Adultère, Angleterre, Apprentissage, Condition sociale, Domination, Roman

Le dimanche des mères

Graham SWIFT, Le dimanche des mères

Le dimanche 30 mars 1924, dans les riches familles anglaises, les domestiques prennent un jour de congé à l’occasion de la fête des mères. Jane, servante auprès des Niven, orpheline, sans maman à célébrer, rejoint le jeune Paul Sherrigham dans sa belle propriété. La demeure leur appartient durant la matinée – les parents de Paul participent à un dîner à l’extérieur.
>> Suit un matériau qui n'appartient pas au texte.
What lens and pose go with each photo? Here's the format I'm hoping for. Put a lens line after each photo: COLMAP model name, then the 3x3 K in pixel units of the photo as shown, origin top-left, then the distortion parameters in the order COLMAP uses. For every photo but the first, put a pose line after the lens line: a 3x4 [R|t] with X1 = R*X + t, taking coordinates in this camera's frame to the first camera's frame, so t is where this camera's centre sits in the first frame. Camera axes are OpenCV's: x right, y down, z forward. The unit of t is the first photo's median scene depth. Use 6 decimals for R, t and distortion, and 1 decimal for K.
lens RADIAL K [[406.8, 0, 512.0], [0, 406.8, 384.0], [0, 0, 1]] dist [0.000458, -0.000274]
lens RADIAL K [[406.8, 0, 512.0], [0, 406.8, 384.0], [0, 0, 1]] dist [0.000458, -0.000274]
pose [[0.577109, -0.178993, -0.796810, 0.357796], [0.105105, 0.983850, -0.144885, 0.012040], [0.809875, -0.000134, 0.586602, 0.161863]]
C’est une belle journée de printemps après laquelle plus rien ne sera comme avant. Un jour où tout bascule.

Nudité

Les deux amants s’abandonnent un court moment à la nudité dans la chambre du jeune homme, après l’amour. Jane reste allongée sur le lit, dévêtue. Elle regarde Paul s’habiller avec soin pour rejoindre sa fiancée, Emma Hobday, qu’il doit bientôt épouser. Elle assiste à son départ, et, toujours nue, déambule dans la riche demeure. C’est l’occasion de se rappeler son origine, sa condition, et son avenir comme romancière à succès dans les années 1950.
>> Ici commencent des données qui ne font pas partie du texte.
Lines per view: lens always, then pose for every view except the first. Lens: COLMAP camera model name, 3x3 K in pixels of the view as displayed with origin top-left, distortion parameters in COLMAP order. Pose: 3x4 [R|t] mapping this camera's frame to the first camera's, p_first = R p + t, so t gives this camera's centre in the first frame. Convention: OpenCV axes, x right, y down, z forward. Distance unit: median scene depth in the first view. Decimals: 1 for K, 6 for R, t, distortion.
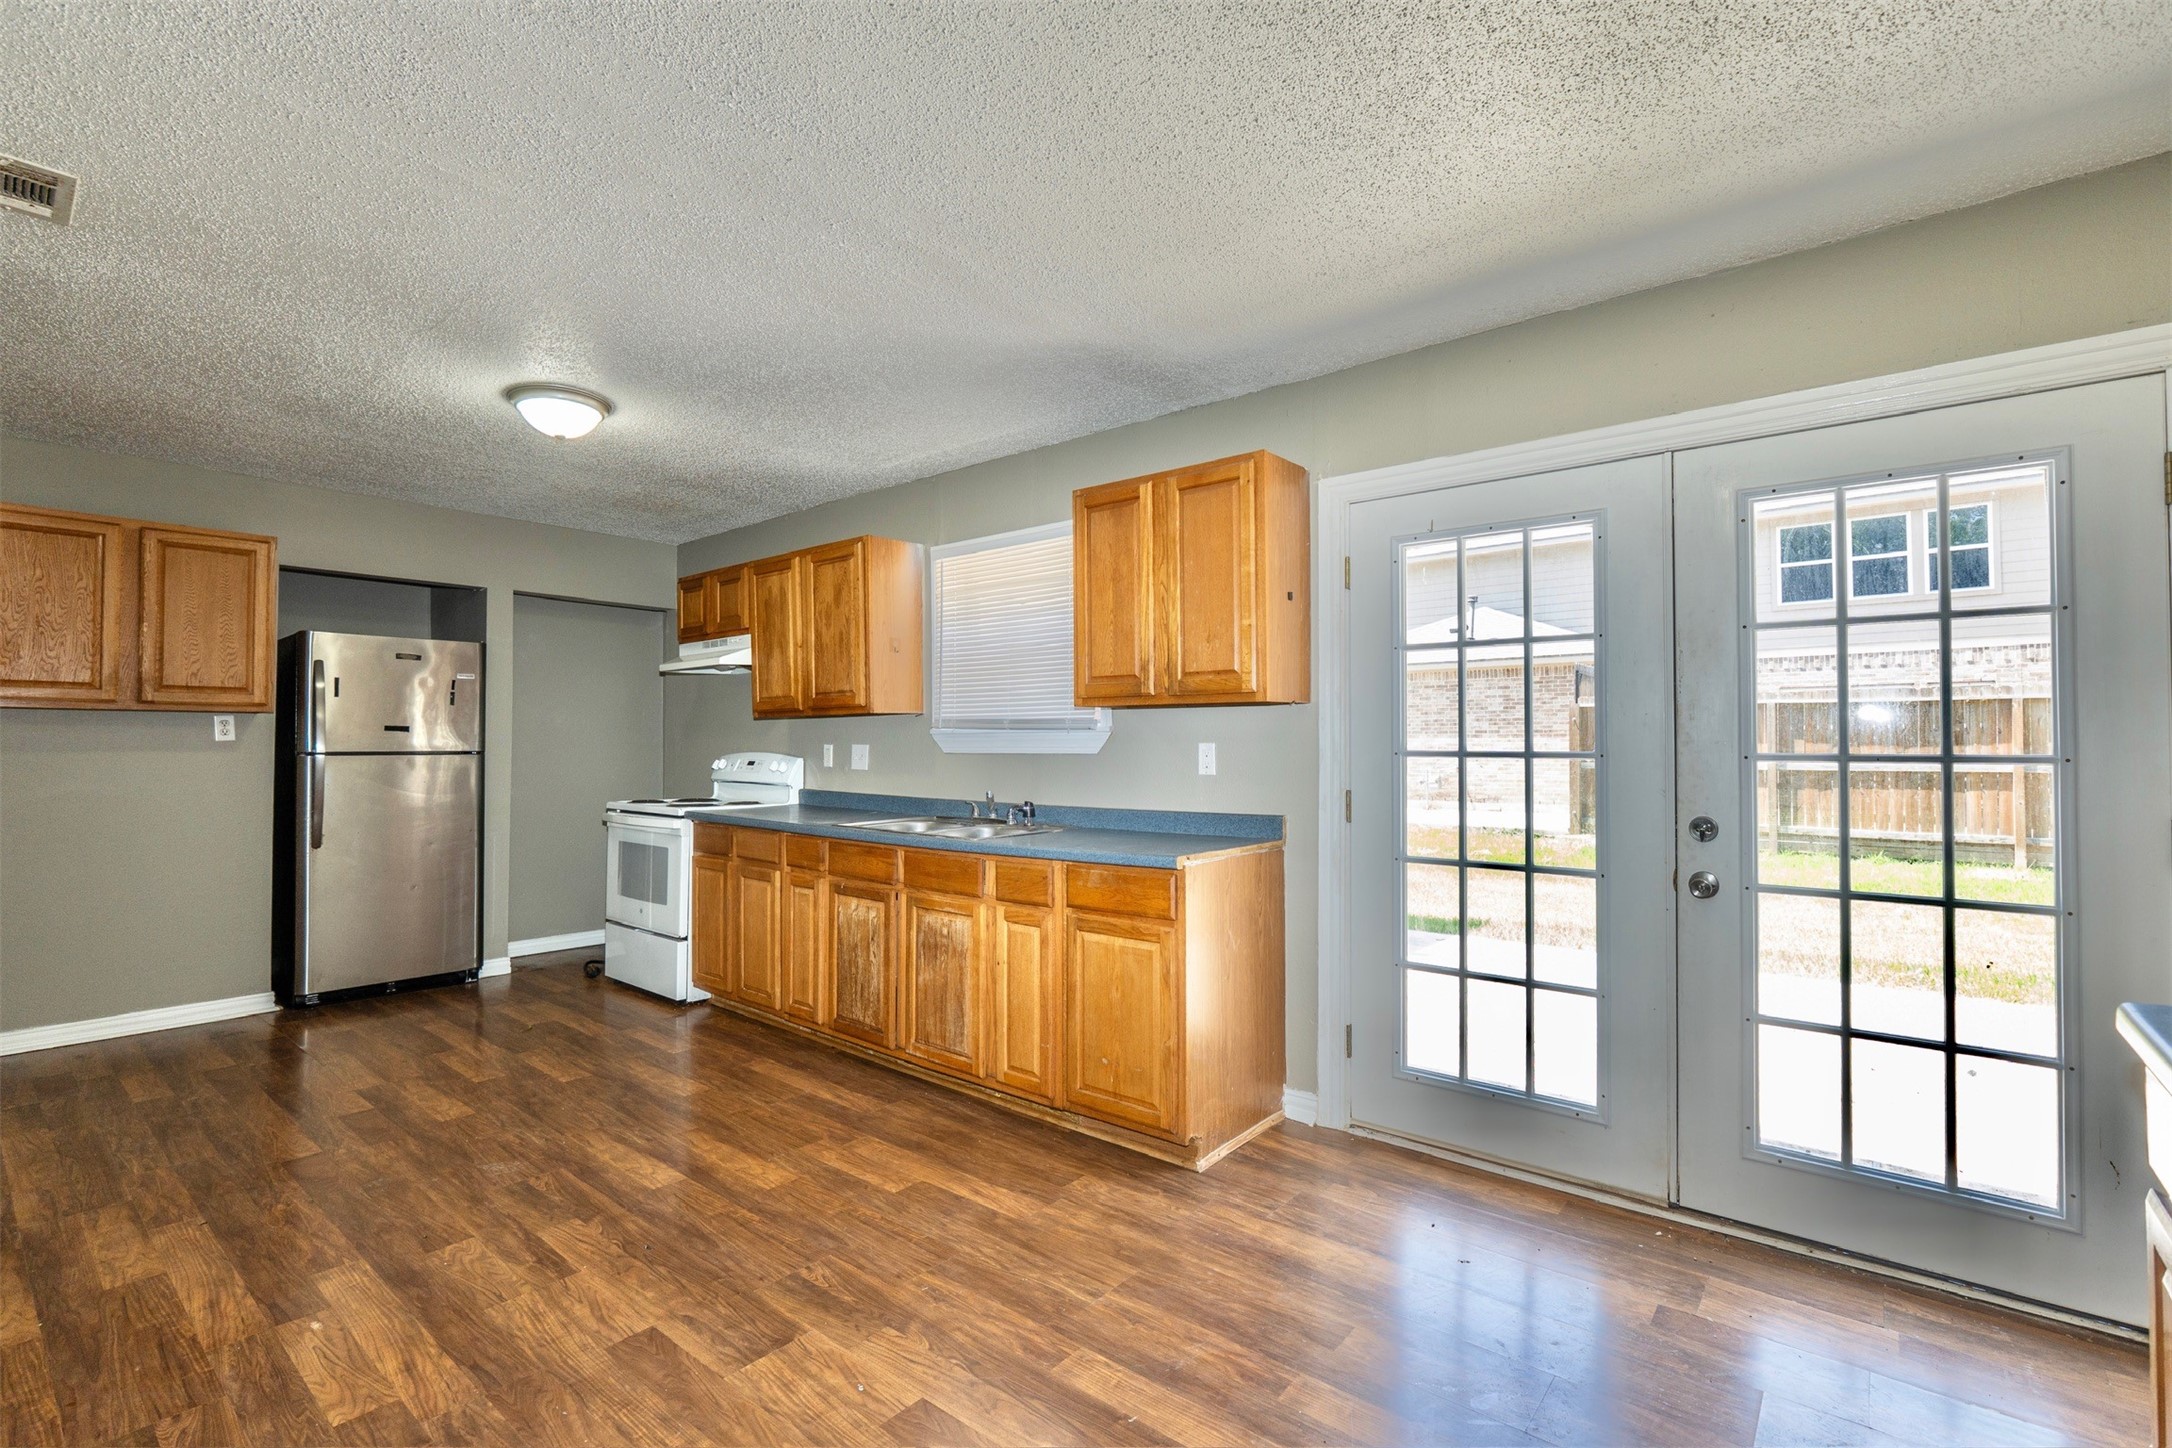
lens RADIAL K [[960.8, 0, 1079.0], [0, 960.8, 726.7], [0, 0, 1]] dist [-0.005530, -0.000049]
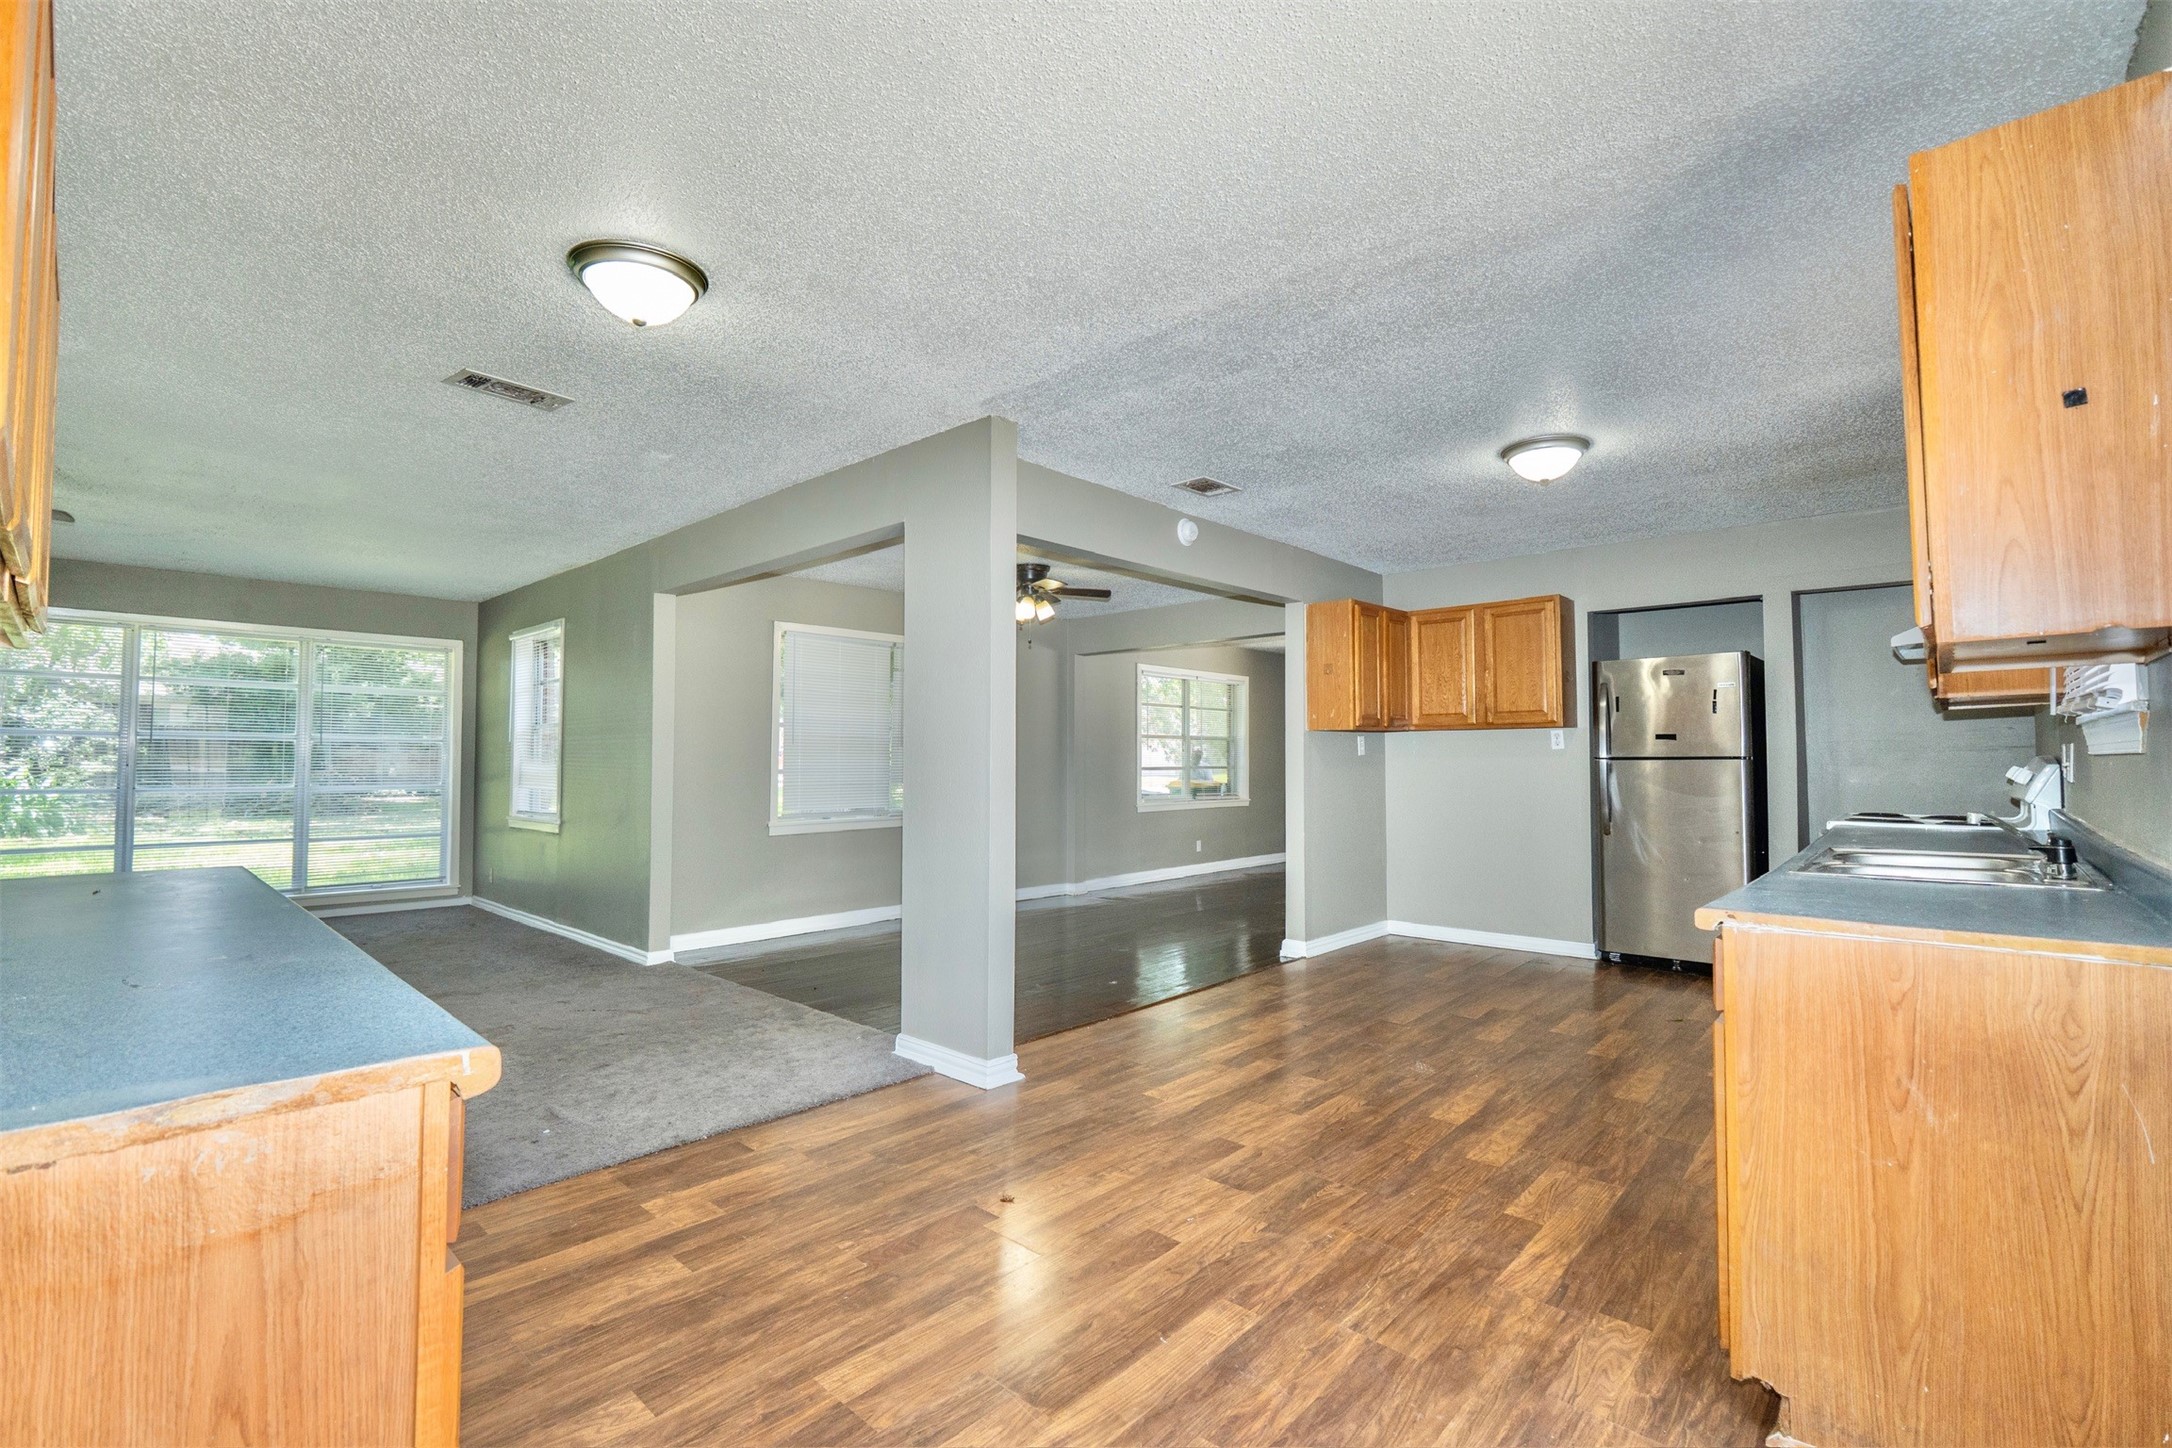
lens RADIAL K [[943.4, 0, 1086.0], [0, 943.4, 724.0], [0, 0, 1]] dist [-0.010474, 0.000011]
pose [[-0.045353, -0.040426, -0.998153, 0.721362], [0.023124, 0.998871, -0.041506, 0.028529], [0.998703, -0.024963, -0.044367, 0.594055]]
“Elle descendit les marches, ses doigts caressant la rampe, moins pour s’y appuyer que pour en apprécier le toucher délicat. Là où l’escalier tournait, les tringles en cuivre brillaient. (…) En bas, le hall parut se crisper à son approche. Comme si les objets battaient en retraite. Jamais ils n’avaient vu chose pareille: une femme nue descendant l’escalier.” (p.71)
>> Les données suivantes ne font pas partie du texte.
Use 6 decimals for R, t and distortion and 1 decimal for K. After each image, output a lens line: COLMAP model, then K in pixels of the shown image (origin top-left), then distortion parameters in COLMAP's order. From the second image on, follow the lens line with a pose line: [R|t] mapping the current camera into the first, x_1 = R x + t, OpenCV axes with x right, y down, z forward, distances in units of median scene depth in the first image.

Cette marche lente de la jeune femme dans la maison de riches propriétaires, incongrue, déplacée, renverse en douceur toutes les convenances. La nudité des jeunes gens face à face annihilent le rapport entre le maître et l’esclave, même si Paul a « possédé » dans la relation charnelle sa partenaire. La nudité des corps, la révélation des désirs lors de l’amour, met à mal les préséances. Cependant, Jane porte un diaphragme en guise de contraception, afin d’assurer la stérilité de la relation entre Jane et Paul. Un stérilet, ou « bonnet hollandais » :

« Un diaphragme, Jay. Un bonnet hollandais. Pour m’assurer que ma semence ne t’atteigne pas, du moins pas plus que nécessaire. » Qu’est-ce que ce truc pouvait avoir de hollandais ? se demanda-t-elle. Son uniforme de bonne comprenait un petit bonnet blanc. Certains jours, elle en portait donc deux… » (p.70)

Parcours en la demeure

Nue, Jane parcourt la demeure et sa nudité la rend comme invisible, invincible face à une classe dominante absente. Cette nudité la revêt d’une supériorité en l’instant qui renverse les convenances, l’ordre moral et social. Elle se rhabille, enfin, et ses vêtements paraissent tels un déguisement.

Cette nudité est aussi celle de l’orpheline, venue aux jours sans origines, sans parenté. Vierge, sui generi. C’est là l’état idéal, prétend la protagoniste dans ses réflexions, pour épouser la condition de romancière. C’est la page blanche de l’écrivaine appelée à inventer tout un monde. Jane, en effet, quittera bientôt la fonction de domestique et deviendra libraire à Oxford. Dans la cité universitaire, elle rencontrera son mari, philosophe, bientôt décédé. Veuve, après avoir été orpheline, elle deviendra auteure de romans à succès, notamment avec son ouvrage intitulé « En imagination ».

Court roman

Un roman écrit de main de maître par Graham SWIFT, court mais dense, développant de manière original les rapports sociaux en Angleterre. Longtemps reste chez le lecteur l’image de la jeune femme nue qui déambule dans la demeure désertée par de riches propriétaires, et cette marche lente invite à toutes les réflexions, réminiscences et projections dans l’avenir. Après, Jane se rhabille et reprend pied dans la vie, dans une société où plus rien ne sera comme avant.